Acoustically, the system replaces mel‑spectrograms with a 1‑D variational auto‑encoder (VAE) that compresses 48 kHz stereo waveforms into a 64‑dimensional latent space at 25 Hz, achieving a 1920× compression while preserving perceptual quality. The DiT backbone (~2 B parameters) employs alternating sliding‑window attention and global group‑query attention to capture both local transients and long‑range rhythmic structure. A Finite‑Scalar‑Quantization (FSQ) tokenizer converts the VAE latents into discrete codes for the masked generative framework.

Training proceeds in three stages: (1) foundation pre‑training on 20 M text‑to‑music pairs to learn general acoustic distributions; (2) omni‑task fine‑tuning on 17 M samples that introduces mask‑based conditioning for tasks such as cover generation, repainting, track extraction, and layering; (3) high‑quality supervised fine‑tuning on a curated 2 M subset selected by intrinsic reward scores.

To achieve sub‑second inference, a dynamic‑shift distillation method based on Decoupled DMD2 is applied. The student model learns from a GAN‑style discriminator operating in latent space and from flow‑matching objectives, reducing inference steps from 50 to 8 (shift = 3) with no classifier‑free guidance. This yields a 200× speed‑up, enabling 240‑second tracks to be generated in ~1 s on an A100.

Alignment is enforced without external reward models. For the DiT, an Attention Alignment Score (AAS) measures coverage, monotonicity, and path confidence between token‑to‑frame and frame‑to‑token attention maps using Dynamic Time Warping; optimizing AAS correlates >95 % with human judgments on lyric‑audio synchronization. For the LM, a PMI‑based reward penalizes generic captions and rewards specificity, weighted toward style (50 %), lyrics (30 %), and metadata constraints (20 %).

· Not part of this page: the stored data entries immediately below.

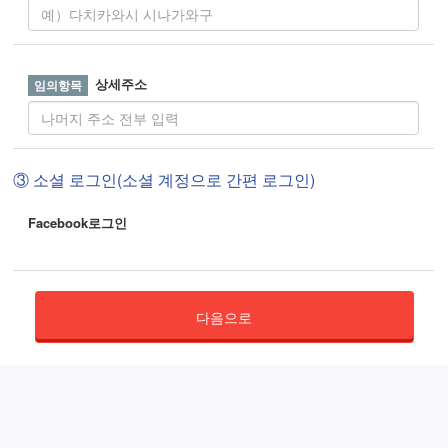
상세주소
③ 소셜 로그인(소셜 계정으로 간편 로그인)
Facebook로그인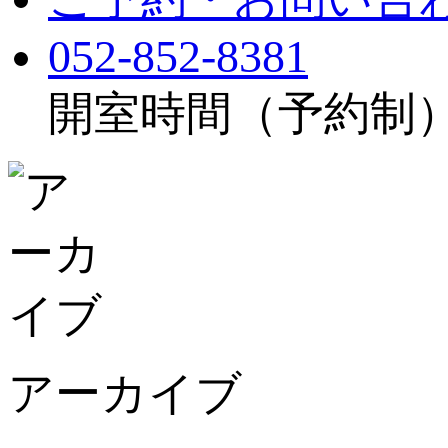
052-852-8381
開室時間（予約制）：月
アーカイブ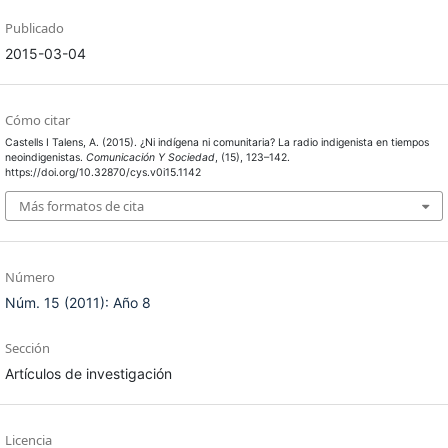
Publicado
2015-03-04
Cómo citar
Castells I Talens, A. (2015). ¿Ni indígena ni comunitaria? La radio indigenista en tiempos
neoindigenistas.
Comunicación Y Sociedad
, (15), 123–142.
https://doi.org/10.32870/cys.v0i15.1142
Más formatos de cita
Número
Núm. 15 (2011): Año 8
Sección
Artículos de investigación
Licencia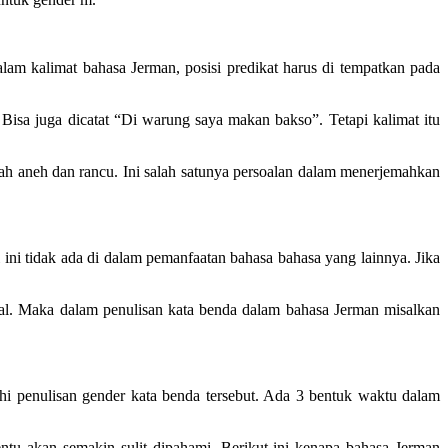
am kalimat bahasa Jerman, posisi predikat harus di tempatkan pada
Bisa juga dicatat “Di warung saya makan bakso”. Tetapi kalimat itu
ah aneh dan rancu. Ini salah satunya persoalan dalam menerjemahkan
i ini tidak ada di dalam pemanfaatan bahasa bahasa yang lainnya. Jika
ital. Maka dalam penulisan kata benda dalam bahasa Jerman misalkan
hi penulisan gender kata benda tersebut. Ada 3 bentuk waktu dalam
ntu akan semakin sulit dipahami. Berikut ini kenapa bahasa Jerman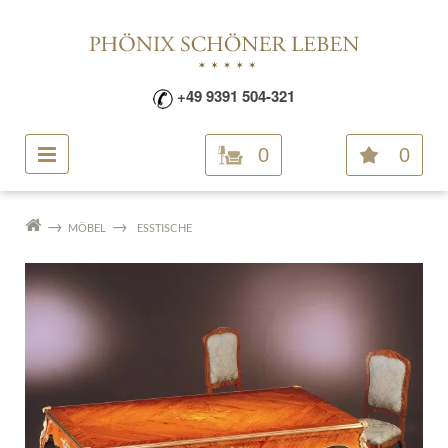
+49 9391 504-321
0
0
MÖBEL
ESSTISCHE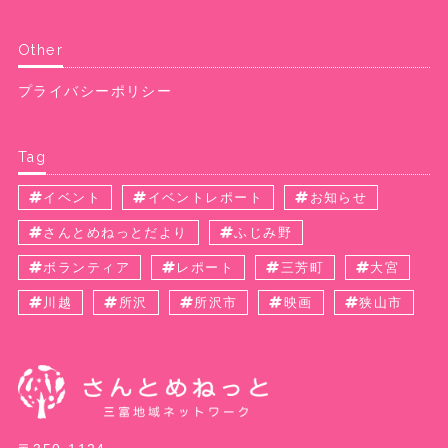
Other
プライバシーポリシー
Tag
イベント
イベントレポート
お知らせ
さんとめねっとだより
ふじみ野
ボランティア
レポート
三芳町
大宮
川越
所沢
所沢市
映画
狭山市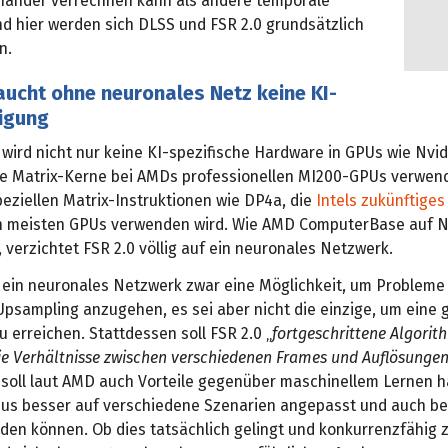
nander verrechnen kann als andere temporale
nd hier werden sich DLSS und FSR 2.0 grundsätzlich
n.
aucht ohne neuronales Netz keine KI-
igung
wird nicht nur keine KI-spezifische Hardware in GPUs wie Nvid
ie Matrix-Kerne bei AMDs professionellen MI200-GPUs verwen
eziellen Matrix-Instruktionen wie DP4a, die
Intels zukünftige
n meisten GPUs verwenden wird. Wie AMD ComputerBase auf 
, verzichtet FSR 2.0 völlig auf ein neuronales Netzwerk.
 ein neuronales Netzwerk zwar eine Möglichkeit, um Probleme
psampling anzugehen, es sei aber nicht die einzige, um eine 
zu erreichen. Stattdessen soll FSR 2.0 „
fortgeschrittene Algori
ie Verhältnisse zwischen verschiedenen Frames und Auflösunge
s soll laut AMD auch Vorteile gegenüber maschinellem Lernen h
mus besser auf verschiedene Szenarien angepasst und auch b
den können. Ob dies tatsächlich gelingt und konkurrenzfähig 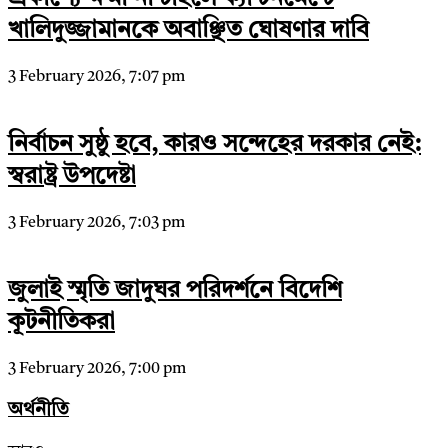
খালিদুজ্জামানকে অবাঞ্ছিত ঘোষণার দাবি
3 February 2026, 7:07 pm
নির্বাচন সুষ্ঠু হবে, কারও সন্দেহের দরকার নেই:
স্বরাষ্ট্র উপদেষ্টা
3 February 2026, 7:03 pm
জুলাই স্মৃতি জাদুঘর পরিদর্শনে বিদেশি
কূটনীতিকরা
3 February 2026, 7:00 pm
অর্থনীতি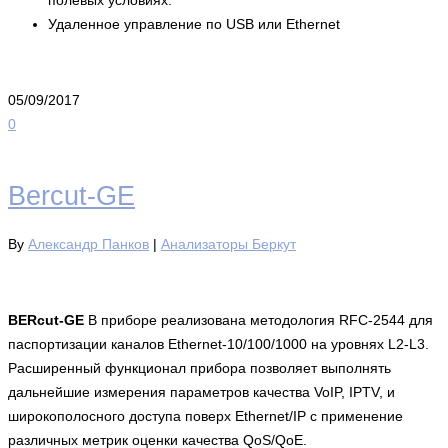
полевых условиях.
Удаленное управление по USB или Ethernet
05/09/2017
0
Bercut-GE
By
Александр Панков
|
Анализаторы Беркут
BERcut-GE
В приборе реализована методология RFC-2544 для
паспортизации каналов Ethernet-10/100/1000 на уровнях L2-L3.
Расширенный функционал прибора позволяет выполнять
дальнейшие измерения параметров качества VoIP, IPTV, и
широкополосного доступа поверх Ethernet/IP с применение
различных метрик оценки качества QoS/QoE.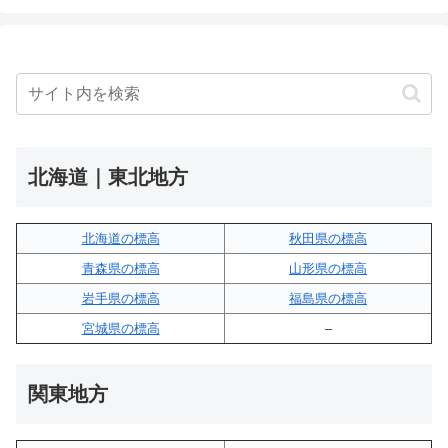
北海道｜東北地方
北海道の標高
秋田県の標高
青森県の標高
山形県の標高
岩手県の標高
福島県の標高
宮城県の標高
–
関東地方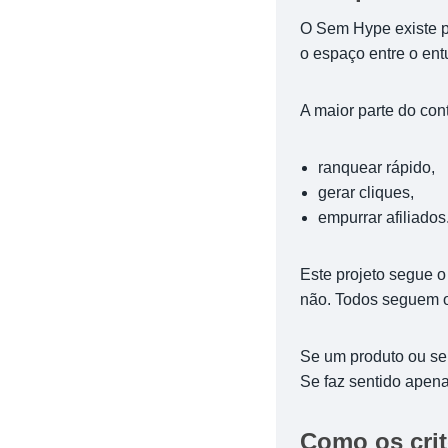
O Sem Hype existe pa
o espaço entre o entus
A maior parte do con
ranquear rápido,
gerar cliques,
empurrar afiliados
Este projeto segue o
não. Todos seguem 
Se um produto ou ser
Se faz sentido apena
Como os crit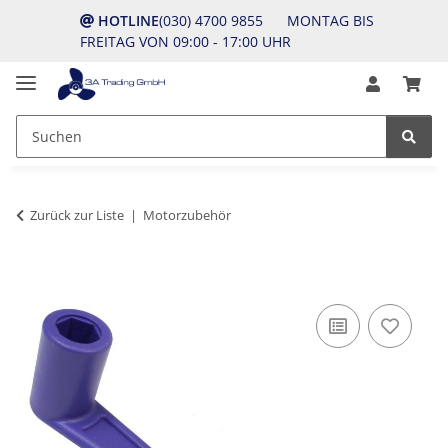
HOTLINE
(030) 4700 9855 MONTAG BIS
FREITAG VON 09:00 - 17:00 UHR
Zurück zur Liste
Motorzubehör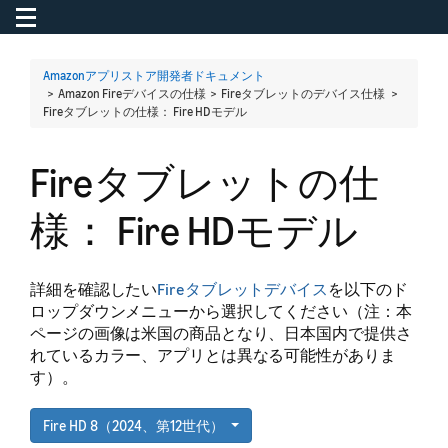
Toggle navigation
To
Amazonアプリストア開発者ドキュメント
> Amazon Fireデバイスの仕様 > Fireタブレットのデバイス仕様 >
Fireタブレットの仕様： Fire HDモデル
Fireタブレットの仕
様： Fire HDモデル
詳細を確認したい
Fireタブレットデバイス
を以下のド
ロップダウンメニューから選択してください（注：本
ページの画像は米国の商品となり、日本国内で提供さ
れているカラー、アプリとは異なる可能性がありま
す）。
Fire HD 8（2024、第12世代）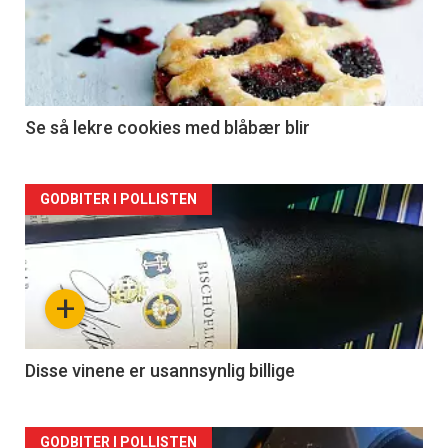
Se så lekre cookies med blåbær blir
Forsiden
GODBITER I POLLISTEN
akkurat
nå
+
-
2
Disse vinene er usannsynlig billige
Forsiden
GODBITER I POLLISTEN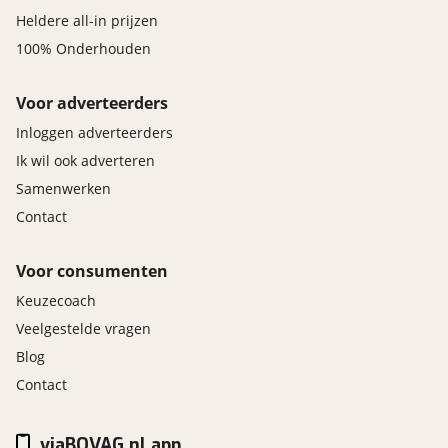
Heldere all-in prijzen
100% Onderhouden
Voor adverteerders
Inloggen adverteerders
Ik wil ook adverteren
Samenwerken
Contact
Voor consumenten
Keuzecoach
Veelgestelde vragen
Blog
Contact
viaBOVAG.nl app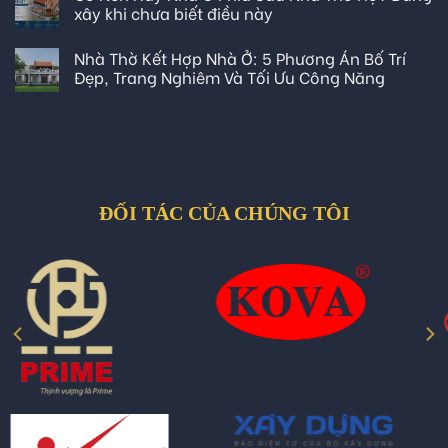
xây khi chưa biết điều này
Nhà Thờ Kết Hợp Nhà Ở: 5 Phương Án Bố Trí
Đẹp, Trang Nghiêm Và Tối Ưu Công Năng
ĐỐI TÁC CỦA CHÚNG TÔI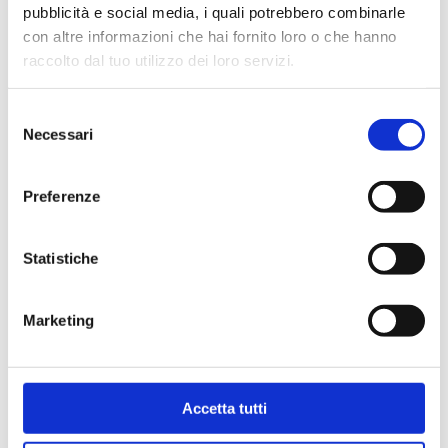
pubblicità e social media, i quali potrebbero combinarle
con altre informazioni che hai fornito loro o che hanno
raccolto dal tuo utilizzo dei loro servizi.
Selezione
Necessari
del
consenso
Preferenze
Statistiche
Marketing
Double angled with copper, plastic,
multilayer pipe connection
Accetta tutti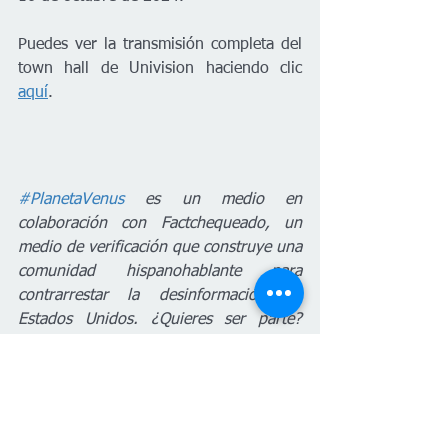
Puedes ver la transmisión completa del 
town hall de Univision haciendo clic 
aquí
. 
#PlanetaVenus
 es un medio en 
colaboración con Factchequeado, un 
medio de verificación que construye una 
comunidad hispanohablante para 
contrarrestar la desinformación en 
Estados Unidos. ¿Quieres ser parte? 
Súmate y verifica los contenidos que 
recibes enviándolos a nuestro 
WhatsApp +16468736087 o a 
factchequeado.com/whatsapp
.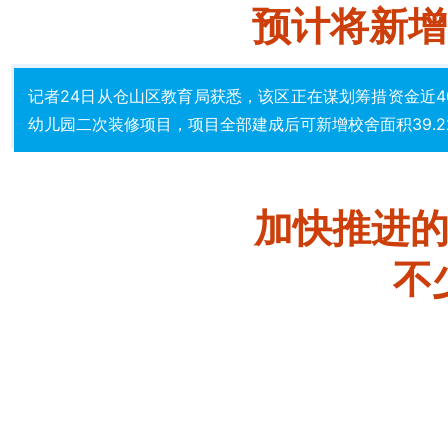
预计将新增
记者24日从仓山区教育局获悉，该区正在谋划筹措资金近4
幼儿园二次装修项目，项目全部建成后可新增校舍面积39.2
加快推进的
不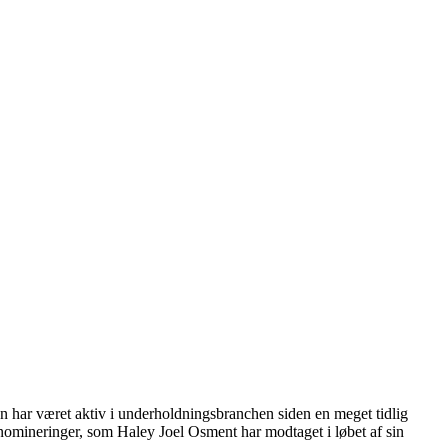
n har været aktiv i underholdningsbranchen siden en meget tidlig
og nomineringer, som Haley Joel Osment har modtaget i løbet af sin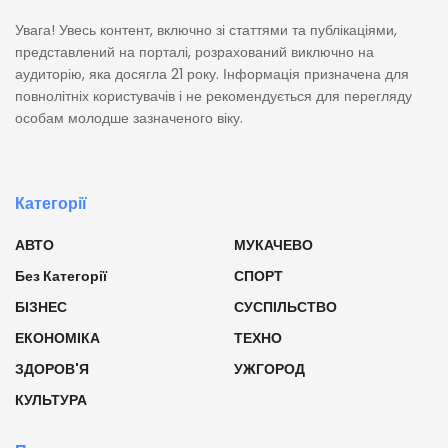
Увага! Увесь контент, включно зі статтями та публікаціями,
представлений на порталі, розрахований виключно на
аудиторію, яка досягла 21 року. Інформація призначена для
повнолітніх користувачів і не рекомендується для перегляду
особам молодше зазначеного віку.
Категорії
АВТО
МУКАЧЕВО
Без Категорії
СПОРТ
БІЗНЕС
СУСПІЛЬСТВО
ЕКОНОМІКА
ТЕХНО
ЗДОРОВ'Я
УЖГОРОД
КУЛЬТУРА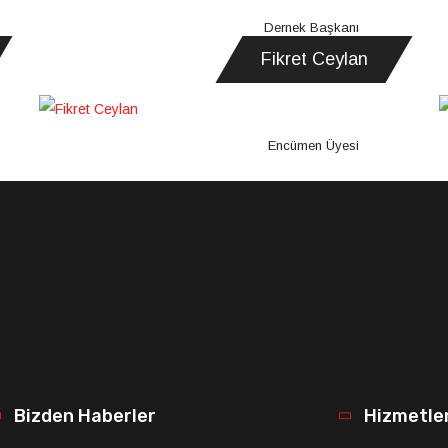
Dernek Başkanı
Fikret Ceylan
Encümen Üyesi
Bizden Haberler
Hizmetle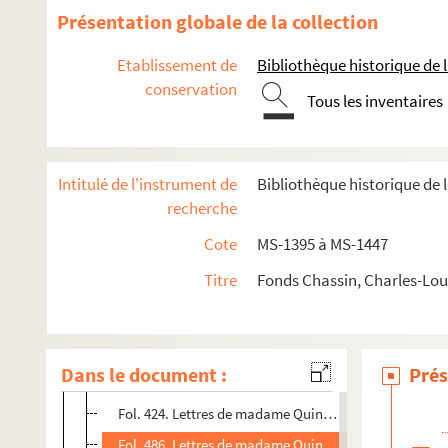
Fol. 5. Lettre de Quinet à P. Bataillard
Présentation globale de la collection
Fol. 8. Lettres de Quinet à Chassin
Etablissement de
Bibliothèque historique de la
Fol. 48. Lettres de Quinet à Chassin, à Michel Lévy et 
conservation
Tous les inventaires
Fol. 91. Lettres de Quinet et de Joël Cherbuliez
Fol. 120. Lettres de Quinet à Chassin et copie d'une le
Fol. 130. Lettres de Quinet à Chassin
Intitulé de l'instrument de
Bibliothèque historique de l
Fol. 239. Lettres de madame Henriette Quinet à Chassin
recherche
Fol. 244. Lettre de Chassin à Péan, lettres de madame 
Cote
MS-1395 à MS-1447
Fol. 259. Lettres de madame Quinet, d'E.A. Bétant, de 
Titre
Fonds Chassin, Charles-Loui
Fol. 339. Lettres de madame Quinet, de Maintré
Fol. 356. Lettres de madame Quinet
Fol. 367. Lettres de madame Quinet, lettre de Michel L
Dans le document :
Prés
Fol. 404. Lettres de madame Quinet
Fol. 424. Lettres de madame Quinet, lettre de Léon Rena
Fol. 486. Lettres de madame Quinet, lettres de Léon Ren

Evaluation on benchmarks such as SongEval, Style Align, and Lyric Align shows ACE‑Step v1.5 matching or surpassing commercial systems like Suno‑v5 while running on consumer GPUs (≤4 GB VRAM) in under 10 seconds, and on an A100 in under 2 seconds for full‑song generation. The model also supports lightweight LoRA fine‑tuning, allowing users to personalize the model with only a few reference tracks.

In summary, ACE‑Step v1.5 demonstrates that open‑source music generation can achieve commercial‑grade quality, speed, multilingual support, and versatile editing (cover generation, repainting, vocal‑to‑BGM conversion) through a carefully engineered data pipeline, a planner‑renderer split architecture, aggressive distillation, and intrinsic reinforcement learning. This work paves the way for democratized, high‑performance music creation tools that integrate seamlessly into professional workflows.